The rooms rang with laughter and the snapping of fires and sounds of feasting and good fellowship that day. But loveliest of all to me were the sounds of the children, running through the hall, squealing in their games in the backyard. They lined up for the old-fashioned treat of oranges with soft peppermint stick ‘straws’ (now an institution, even among the teenagers) and they pulled English crackers in the den by the tree. One three year-old lass required my help to pull hers and toppled over backward in a cloud white batiste and astonishment when it gave way—I have to say it might just have been the most beautiful sight of the day in a day full of beauty.
I will never forget that Christmas, or the fundamental shift that happened down inside of me. How it literally changed everything and how the wilderness flowered before my incredulous eyes.

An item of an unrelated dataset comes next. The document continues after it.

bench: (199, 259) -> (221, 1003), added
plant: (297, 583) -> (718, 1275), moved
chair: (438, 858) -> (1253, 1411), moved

My desire had not abated a whit; if anything, it was heartier and haler than ever. But the wild anger had gone, and in its place there bloomed a fresh-flowered hope that all would be well: not because life is perfect or every desire has been accomplished, but because He is. Because He came among us, and He’s still here when Christmas is over. Thou meetest him that rejoiceth, and worketh righteousness: In the years since that has been the standard I have borne in all my preparations for Christmas; a torch flaming in the darkness and a voice in the wilderness. And He does meet us, in our most broken places, year after year, with the marvel of His advent. And He does work wonders—miracles of quiet righteousness—even if they are so hidden in the depths of our hearts only He can see them. But wonders, no less.
Wondrous as a heart breaking with longing and joy at the same time; inexplicable as a barren place blossoming with roses.
Ah—with God, nothing shall be impossible.